Excerpts from a dataset:
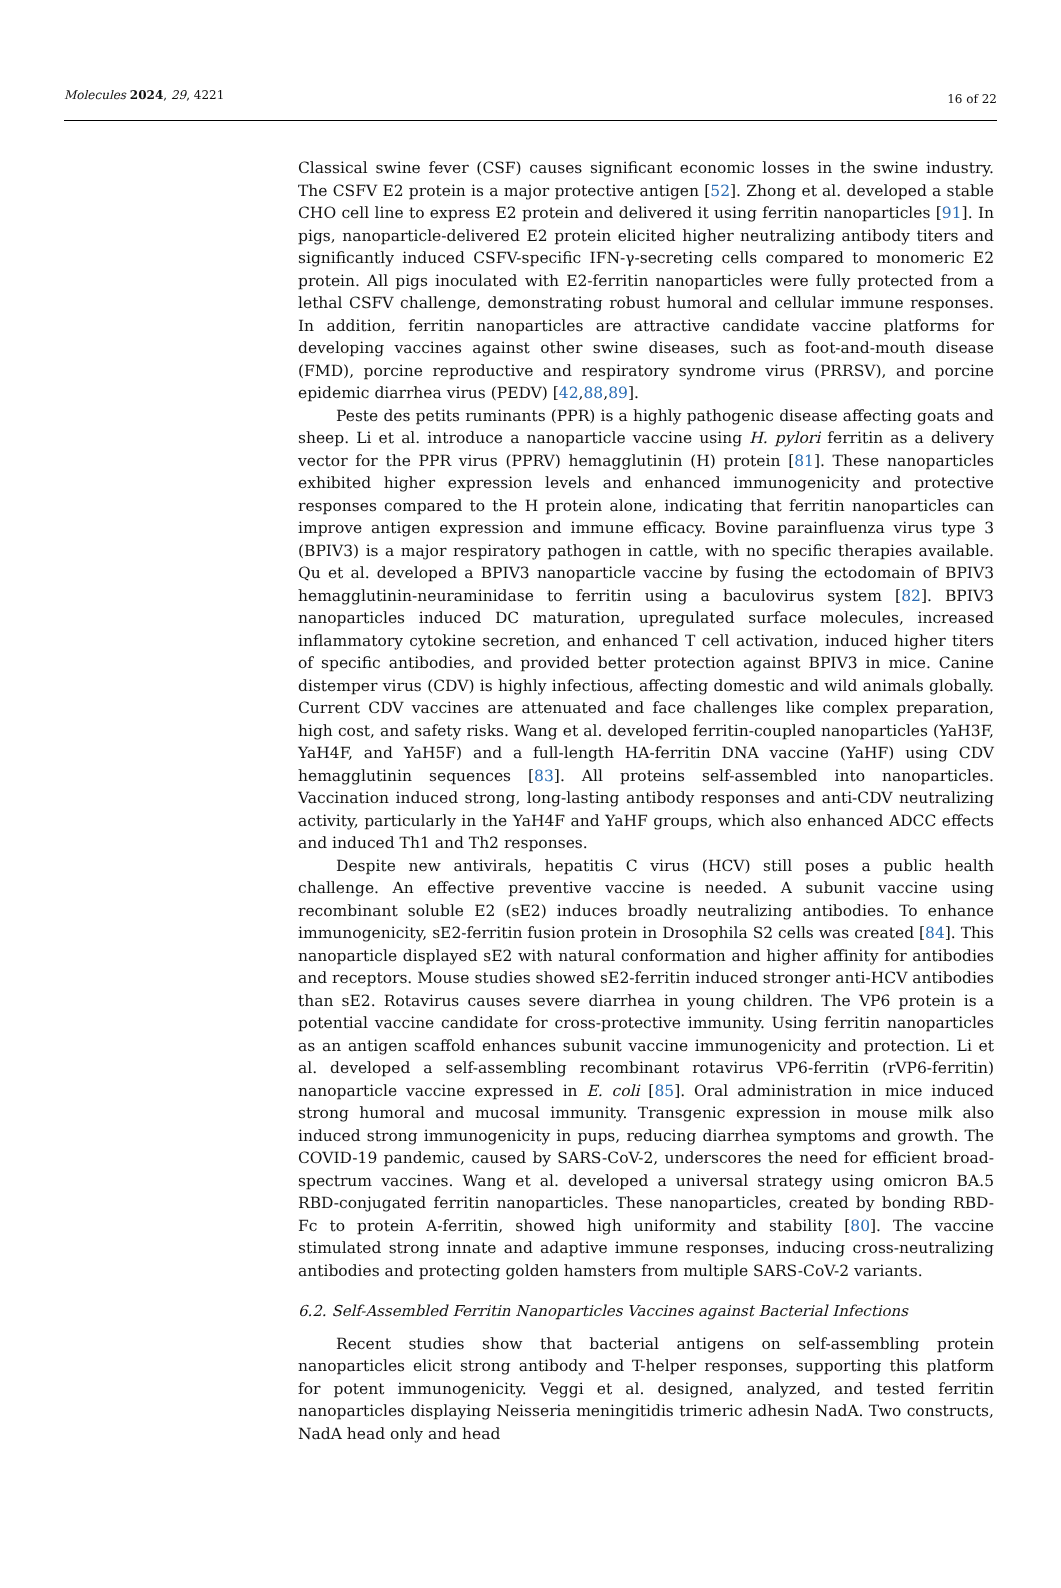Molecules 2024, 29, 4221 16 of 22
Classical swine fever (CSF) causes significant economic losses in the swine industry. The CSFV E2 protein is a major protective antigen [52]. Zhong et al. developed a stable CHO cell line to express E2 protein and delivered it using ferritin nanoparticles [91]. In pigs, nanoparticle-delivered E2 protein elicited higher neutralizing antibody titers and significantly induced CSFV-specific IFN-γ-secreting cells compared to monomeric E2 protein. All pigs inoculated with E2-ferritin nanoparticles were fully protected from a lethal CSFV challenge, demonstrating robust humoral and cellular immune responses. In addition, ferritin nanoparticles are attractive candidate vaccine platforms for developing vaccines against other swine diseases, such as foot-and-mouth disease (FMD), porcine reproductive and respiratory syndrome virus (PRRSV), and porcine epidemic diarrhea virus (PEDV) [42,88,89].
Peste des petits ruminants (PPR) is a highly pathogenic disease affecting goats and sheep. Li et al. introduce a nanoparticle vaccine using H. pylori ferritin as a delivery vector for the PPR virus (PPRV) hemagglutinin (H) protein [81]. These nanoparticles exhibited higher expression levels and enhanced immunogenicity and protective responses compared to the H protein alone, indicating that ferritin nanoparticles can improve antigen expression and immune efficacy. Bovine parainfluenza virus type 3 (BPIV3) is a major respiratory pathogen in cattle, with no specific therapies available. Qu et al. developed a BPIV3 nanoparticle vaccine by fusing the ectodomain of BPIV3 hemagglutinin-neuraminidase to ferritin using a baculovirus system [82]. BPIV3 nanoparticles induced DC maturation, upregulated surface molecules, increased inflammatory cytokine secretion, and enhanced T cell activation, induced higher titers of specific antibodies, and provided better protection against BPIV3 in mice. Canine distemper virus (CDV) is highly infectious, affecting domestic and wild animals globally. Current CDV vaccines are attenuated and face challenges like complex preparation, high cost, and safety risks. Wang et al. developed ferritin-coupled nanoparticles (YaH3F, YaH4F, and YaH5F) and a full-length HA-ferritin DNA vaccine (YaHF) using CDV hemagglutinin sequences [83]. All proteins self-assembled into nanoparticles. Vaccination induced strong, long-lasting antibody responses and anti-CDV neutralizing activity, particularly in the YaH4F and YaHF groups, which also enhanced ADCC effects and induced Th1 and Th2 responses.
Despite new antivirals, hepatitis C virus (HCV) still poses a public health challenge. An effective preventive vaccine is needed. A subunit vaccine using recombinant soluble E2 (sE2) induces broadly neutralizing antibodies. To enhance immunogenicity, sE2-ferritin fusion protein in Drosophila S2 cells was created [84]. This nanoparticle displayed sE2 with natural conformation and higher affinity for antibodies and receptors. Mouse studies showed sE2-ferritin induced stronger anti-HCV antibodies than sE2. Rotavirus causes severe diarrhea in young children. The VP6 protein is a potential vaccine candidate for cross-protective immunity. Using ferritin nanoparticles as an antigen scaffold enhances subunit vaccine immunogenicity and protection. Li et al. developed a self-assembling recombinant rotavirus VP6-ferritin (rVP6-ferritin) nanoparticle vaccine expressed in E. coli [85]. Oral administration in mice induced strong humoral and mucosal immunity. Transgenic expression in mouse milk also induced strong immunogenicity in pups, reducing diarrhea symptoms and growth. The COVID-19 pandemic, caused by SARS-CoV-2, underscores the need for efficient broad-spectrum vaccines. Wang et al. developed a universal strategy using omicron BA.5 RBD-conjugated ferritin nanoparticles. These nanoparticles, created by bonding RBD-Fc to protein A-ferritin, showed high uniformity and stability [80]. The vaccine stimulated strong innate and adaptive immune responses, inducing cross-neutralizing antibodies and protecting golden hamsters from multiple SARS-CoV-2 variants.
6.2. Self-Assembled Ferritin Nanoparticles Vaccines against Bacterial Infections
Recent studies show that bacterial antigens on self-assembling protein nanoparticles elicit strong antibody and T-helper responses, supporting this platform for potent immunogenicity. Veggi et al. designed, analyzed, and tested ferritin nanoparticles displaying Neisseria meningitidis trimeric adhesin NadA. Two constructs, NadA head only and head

AIM OF THE EXERCISE
Go to the line holding "6.2. Self-Assembled Ferritin" in the entries above and return it, along with every line after it, exactly as written.

TASK RESULT
6.2. Self-Assembled Ferritin Nanoparticles Vaccines against Bacterial Infections
Recent studies show that bacterial antigens on self-assembling protein nanoparticles elicit strong antibody and T-helper responses, supporting this platform for potent immunogenicity. Veggi et al. designed, analyzed, and tested ferritin nanoparticles displaying Neisseria meningitidis trimeric adhesin NadA. Two constructs, NadA head only and head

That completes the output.